Chapter 8.3, Problem 26LC

(a)

Interpretation Introduction

Interpretation: Using VSEPR theory to predict bond angles in given molecules.

Concept introduction: The Valence Shell Electron Pair Repulsion Theory abbreviated as VSEPR theory is based on the premise that there is repulsion between the pairs of electrons in all atoms.

Answer to Problem 26LC

Bond angles for the covalently bonded molecules are:

Methane = $\text{109}{\text{.5}}^{\text{o}}$

Explanation of Solution

We will use the formula, that is

Number of electrons $\text{=}\frac{\text{1}}{\text{2}}\text{[V+N-C+A]}$

Here, V= number of valence electrons present in the central atoms.

N= number of monovalent atoms bound to central atoms

C= charge of the cation

A= charge of the anion

Methane: in the given molecule we have carbon as the central atom and there are four hydrogens as monovalent atoms,

By formula we get

  $\begin{array}{l}\text{=}\frac{\text{1}}{\text{2}}\text{[4+4+-0+0]}\\ \text{=4}\end{array}$

As now we know the hybridization will be ${\text{sp}}^{\text{3}}$ and the geometry of the molecule will be tetrahedral. Therefore the number of electrons is four.

So, the bond angle for the tetrahedral geometry is $\text{109}{\text{.5}}^{\text{o}}$ .

(b)

Interpretation Introduction

Interpretation: Using VSEPR theory to predict bond angles in given molecules.
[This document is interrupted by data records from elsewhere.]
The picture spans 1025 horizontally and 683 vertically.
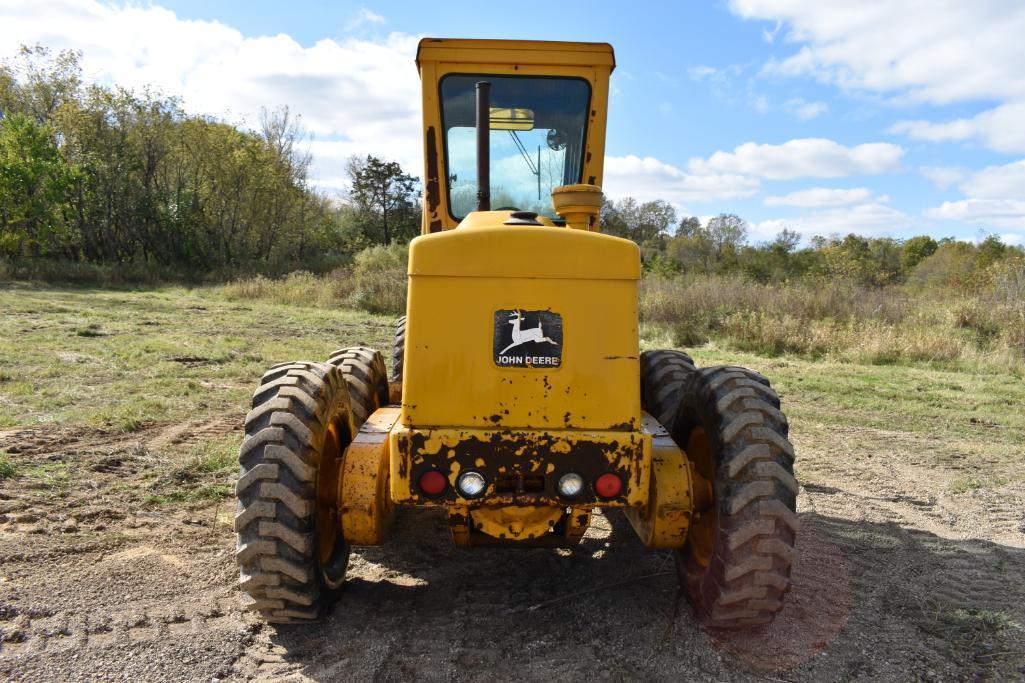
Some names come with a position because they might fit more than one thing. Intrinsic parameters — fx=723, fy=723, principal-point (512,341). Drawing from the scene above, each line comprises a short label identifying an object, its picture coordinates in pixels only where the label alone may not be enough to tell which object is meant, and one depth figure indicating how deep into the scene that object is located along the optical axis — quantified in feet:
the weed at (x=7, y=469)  16.26
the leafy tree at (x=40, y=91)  101.76
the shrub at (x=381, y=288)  65.41
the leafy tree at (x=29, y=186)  89.81
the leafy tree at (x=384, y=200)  139.74
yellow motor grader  9.64
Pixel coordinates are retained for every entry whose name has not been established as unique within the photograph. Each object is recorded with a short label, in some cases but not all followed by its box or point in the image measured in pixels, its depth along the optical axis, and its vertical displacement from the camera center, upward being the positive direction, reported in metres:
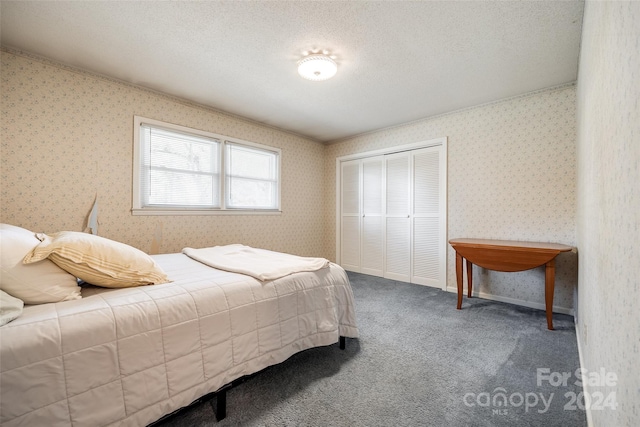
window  3.00 +0.55
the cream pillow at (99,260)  1.25 -0.24
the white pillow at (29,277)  1.11 -0.28
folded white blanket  1.74 -0.37
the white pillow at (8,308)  0.96 -0.36
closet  3.72 +0.03
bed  0.91 -0.57
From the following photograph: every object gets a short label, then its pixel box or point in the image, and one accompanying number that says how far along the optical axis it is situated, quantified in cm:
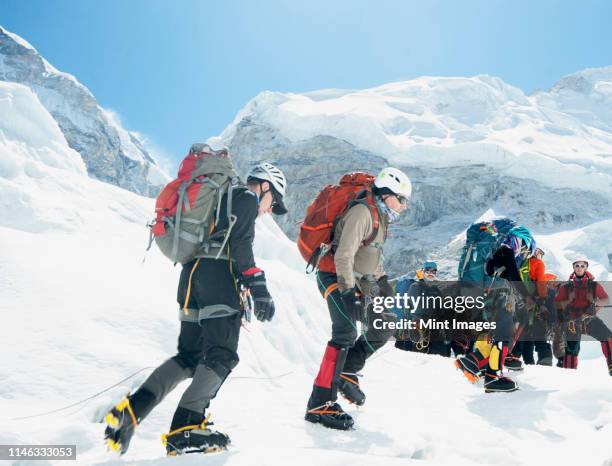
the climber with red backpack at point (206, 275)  309
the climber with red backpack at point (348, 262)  400
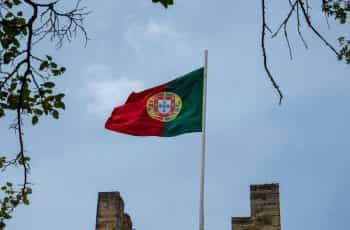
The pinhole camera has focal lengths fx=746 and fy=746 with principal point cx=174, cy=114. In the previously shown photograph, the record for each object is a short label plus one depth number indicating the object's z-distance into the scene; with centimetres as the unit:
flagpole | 1391
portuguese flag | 1597
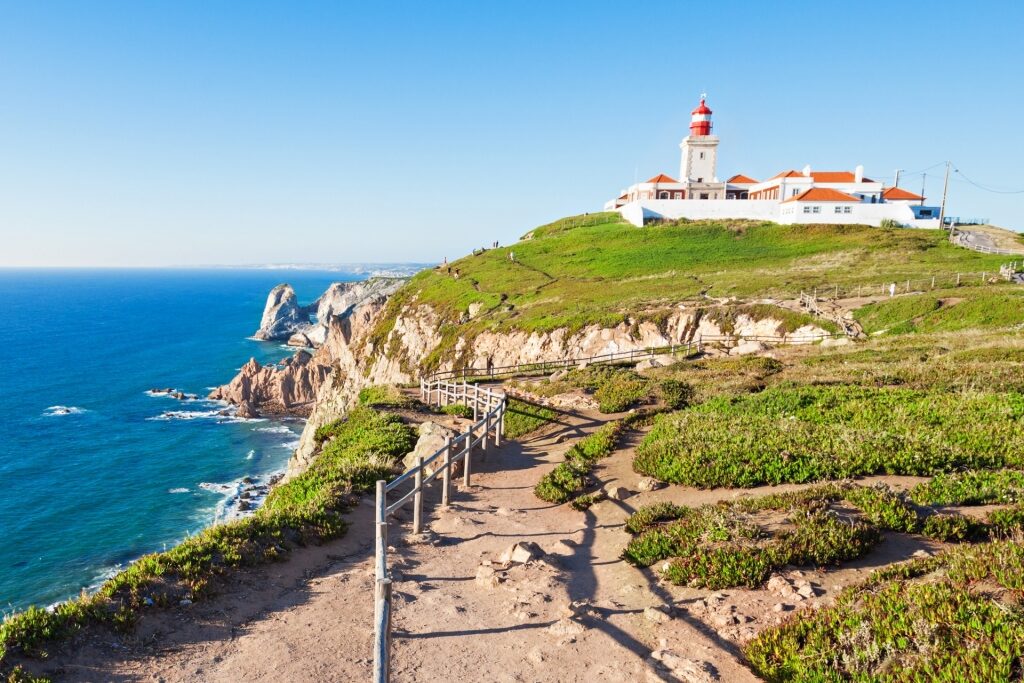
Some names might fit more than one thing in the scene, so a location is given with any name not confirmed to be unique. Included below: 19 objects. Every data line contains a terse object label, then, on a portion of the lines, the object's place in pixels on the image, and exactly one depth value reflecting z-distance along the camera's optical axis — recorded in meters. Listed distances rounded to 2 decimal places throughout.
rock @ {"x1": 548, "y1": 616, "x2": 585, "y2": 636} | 8.06
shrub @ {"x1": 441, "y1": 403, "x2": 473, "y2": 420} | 23.75
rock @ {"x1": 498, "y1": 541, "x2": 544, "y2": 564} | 10.23
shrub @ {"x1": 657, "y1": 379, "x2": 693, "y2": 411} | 21.25
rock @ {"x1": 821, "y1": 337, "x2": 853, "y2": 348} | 30.83
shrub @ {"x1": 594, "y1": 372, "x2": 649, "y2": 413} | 22.16
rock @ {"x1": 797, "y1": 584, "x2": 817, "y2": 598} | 8.17
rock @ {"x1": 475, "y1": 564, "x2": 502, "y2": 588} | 9.54
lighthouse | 95.44
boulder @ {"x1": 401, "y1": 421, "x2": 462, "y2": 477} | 15.64
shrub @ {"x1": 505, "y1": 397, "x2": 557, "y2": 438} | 20.75
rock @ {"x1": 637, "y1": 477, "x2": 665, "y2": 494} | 13.46
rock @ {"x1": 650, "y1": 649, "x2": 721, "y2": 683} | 6.84
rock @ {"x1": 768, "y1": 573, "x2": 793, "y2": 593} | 8.33
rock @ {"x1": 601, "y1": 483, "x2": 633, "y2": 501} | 13.17
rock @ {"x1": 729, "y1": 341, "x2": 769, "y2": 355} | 33.25
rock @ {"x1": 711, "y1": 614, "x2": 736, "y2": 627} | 7.82
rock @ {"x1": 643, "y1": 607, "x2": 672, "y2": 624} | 8.13
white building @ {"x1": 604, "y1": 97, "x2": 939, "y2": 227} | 78.90
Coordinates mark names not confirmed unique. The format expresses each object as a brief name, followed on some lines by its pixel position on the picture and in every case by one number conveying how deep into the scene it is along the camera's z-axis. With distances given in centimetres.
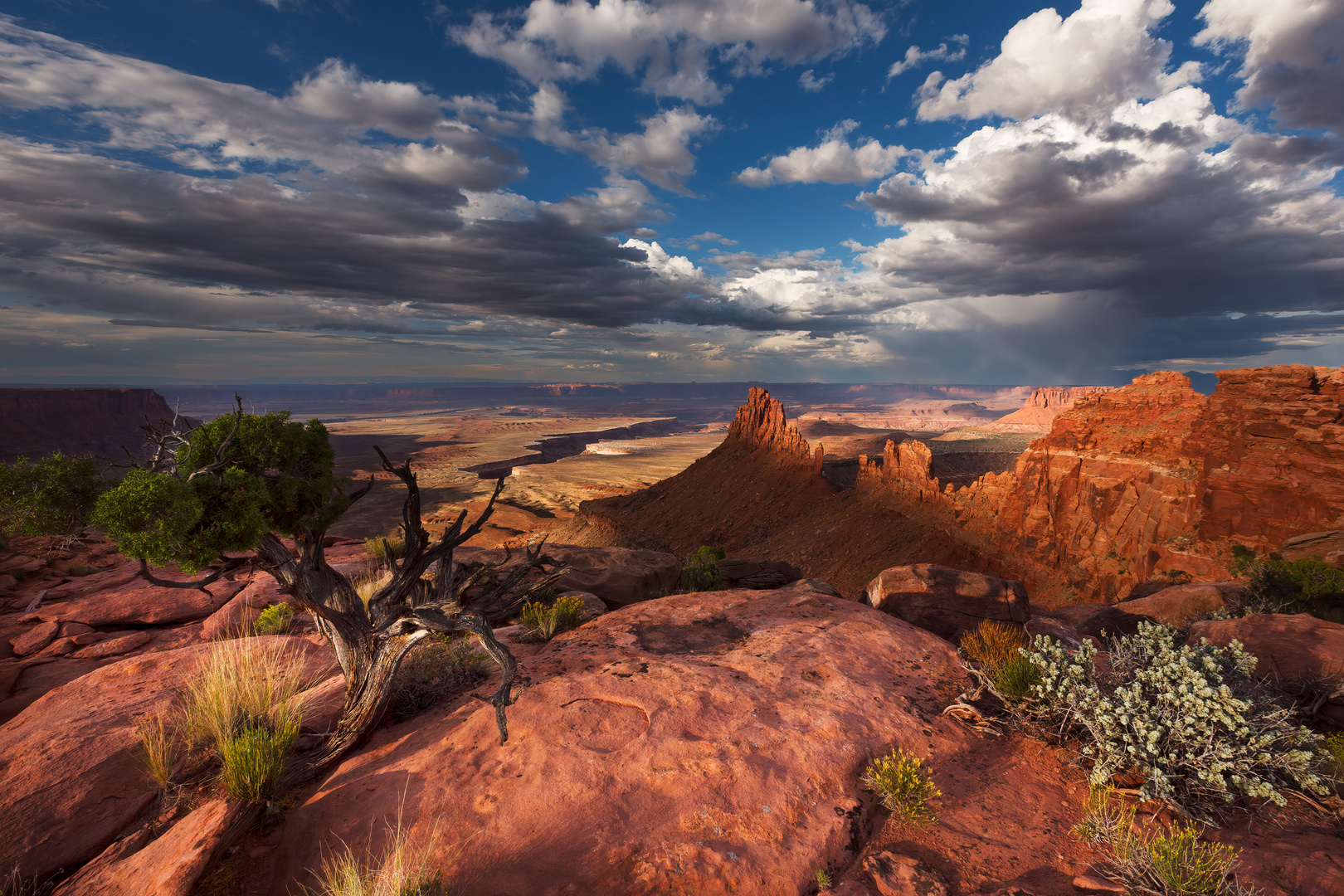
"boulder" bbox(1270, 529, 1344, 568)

Concept introduction: The Valence Shell Electron Pair Repulsion Theory abbreviated as VSEPR theory is based on the premise that there is repulsion between the pairs of electrons in all atoms.

Answer to Problem 26LC

Bond angles for the covalently bonded molecules are:

Ammonia = ${\text{107}}^{\text{o}}$

Explanation of Solution

Ammonia: Now in this nitrogen is the central atom and there are three hydrogens as monovalent atoms.
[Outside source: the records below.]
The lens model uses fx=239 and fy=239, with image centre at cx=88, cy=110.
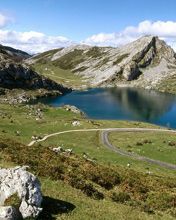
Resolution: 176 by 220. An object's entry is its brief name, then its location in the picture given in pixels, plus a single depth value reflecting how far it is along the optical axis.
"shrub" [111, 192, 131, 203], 20.48
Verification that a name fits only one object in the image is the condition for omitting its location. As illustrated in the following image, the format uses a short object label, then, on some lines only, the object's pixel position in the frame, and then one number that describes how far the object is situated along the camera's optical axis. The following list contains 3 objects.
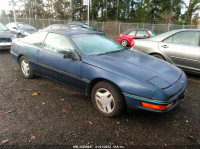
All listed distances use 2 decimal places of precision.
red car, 10.67
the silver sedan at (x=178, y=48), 4.11
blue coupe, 2.20
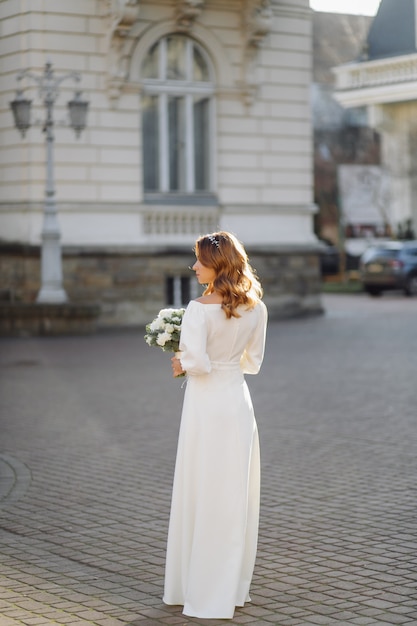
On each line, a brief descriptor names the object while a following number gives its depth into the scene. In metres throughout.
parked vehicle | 39.66
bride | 6.12
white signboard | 50.00
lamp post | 23.67
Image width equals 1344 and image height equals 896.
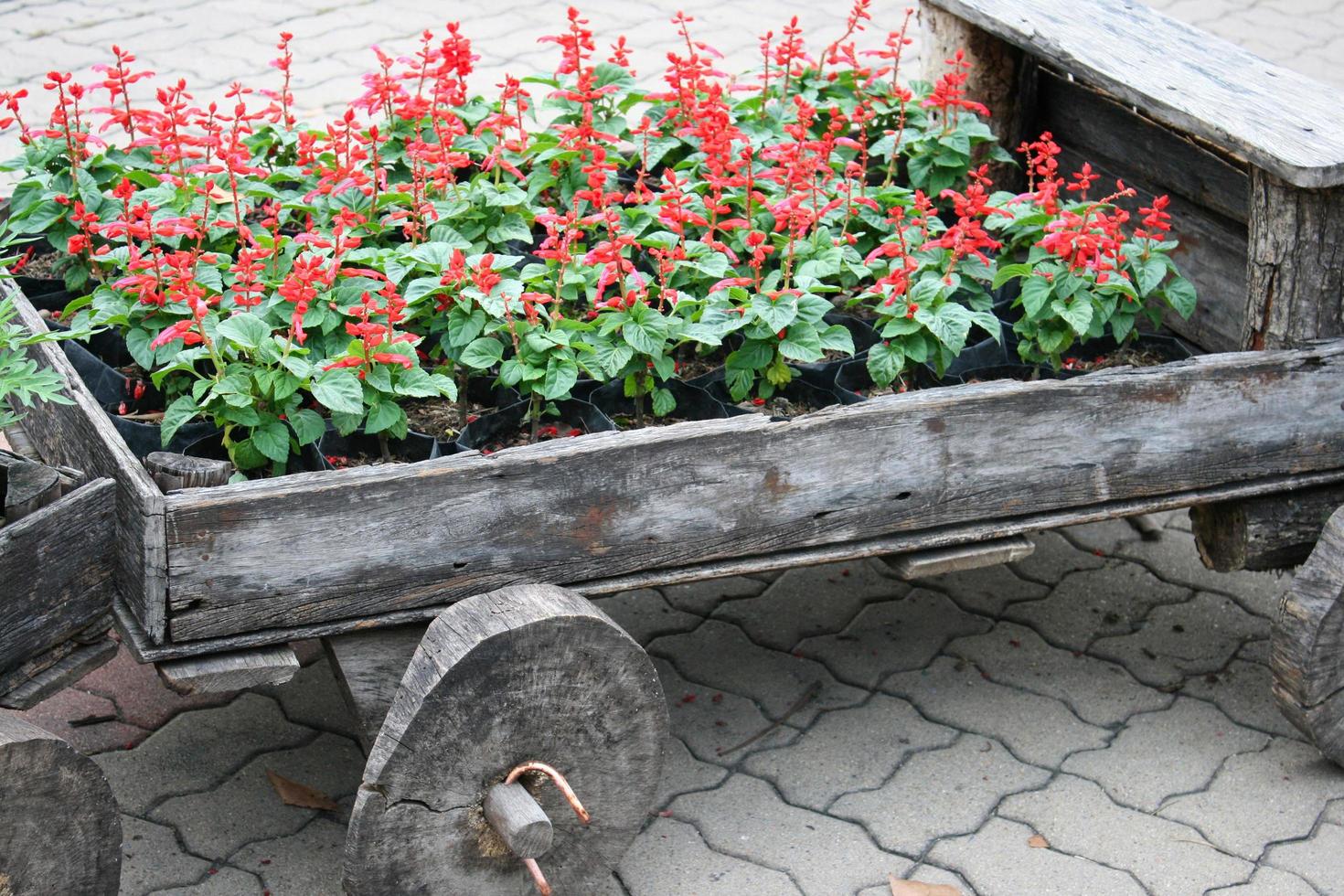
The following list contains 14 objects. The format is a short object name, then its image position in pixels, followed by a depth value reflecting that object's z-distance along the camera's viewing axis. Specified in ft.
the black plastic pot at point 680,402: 8.79
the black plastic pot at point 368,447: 8.26
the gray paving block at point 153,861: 8.37
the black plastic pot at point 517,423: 8.46
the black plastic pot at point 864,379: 9.19
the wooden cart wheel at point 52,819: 6.36
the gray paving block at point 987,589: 11.16
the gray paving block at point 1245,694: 9.92
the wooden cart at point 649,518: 7.02
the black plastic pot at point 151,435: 7.92
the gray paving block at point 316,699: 9.75
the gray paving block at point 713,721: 9.66
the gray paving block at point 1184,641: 10.45
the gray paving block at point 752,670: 10.11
Now, from the formula we get $\text{=}\frac{\text{1}}{\text{2}}\text{[5+3-0+0]=4}$

So, the hybridization will be $s{p}^3$ and the geometry of the molecule will be pyramidal.

And the Bond angle for this is ${\text{107}}^{\text{o}}$ .

(c)

Interpretation Introduction

Interpretation: Using VSEPR theory to predict bond angles in given molecules.
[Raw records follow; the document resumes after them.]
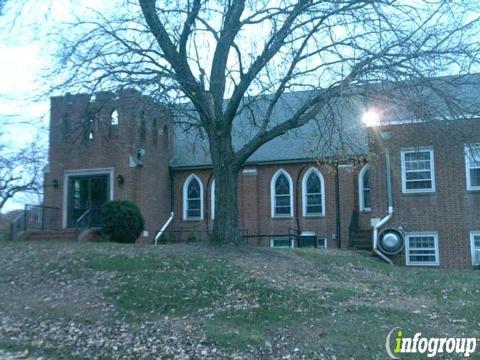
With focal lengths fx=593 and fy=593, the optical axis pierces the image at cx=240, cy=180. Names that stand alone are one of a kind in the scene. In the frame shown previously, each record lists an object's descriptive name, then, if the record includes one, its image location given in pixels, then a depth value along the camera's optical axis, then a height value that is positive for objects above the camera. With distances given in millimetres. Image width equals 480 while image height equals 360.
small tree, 28719 +2971
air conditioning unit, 23578 -474
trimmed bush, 20562 +297
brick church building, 21188 +1768
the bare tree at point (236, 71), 12516 +3609
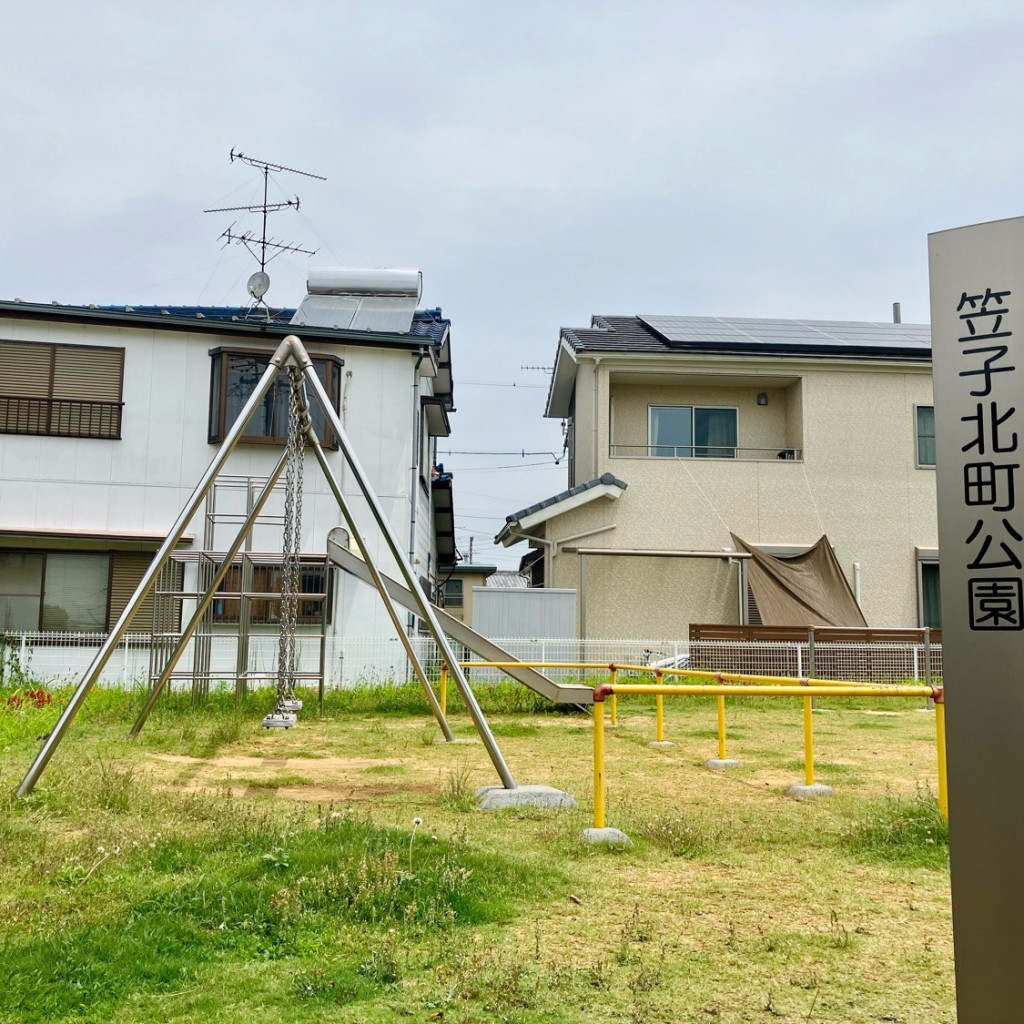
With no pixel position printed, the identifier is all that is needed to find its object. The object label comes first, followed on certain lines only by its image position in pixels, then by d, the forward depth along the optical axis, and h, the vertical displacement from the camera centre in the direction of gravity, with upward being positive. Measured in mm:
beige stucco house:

Concept introduction: The Valence Shell Electron Pair Repulsion Theory abbreviated as VSEPR theory is based on the premise that there is repulsion between the pairs of electrons in all atoms.

Answer to Problem 26LC

Bond angles for the covalently bonded molecules are:

Water = $\text{104}{\text{.5}}^{\text{o}}$

Explanation of Solution

Water: Now in this water oxygen is the central atom and there are two hydrogens as monovalent atoms.

Now, from the formula we get $\text{=}\frac{\text{1}}{\text{2}}\text{[6+2-0+0]=4}$

The hybridization will be ${\text{sp}}^{\text{3}}$ and the geometry of the molecule will be bent as there will be two bond pairs and two lone pairs.

The bond angle for the pyramidal geometry is $\text{104}{\text{.5}}^{\text{o}}$ .

The bond angle reduces further due to greater lone pair repulsions.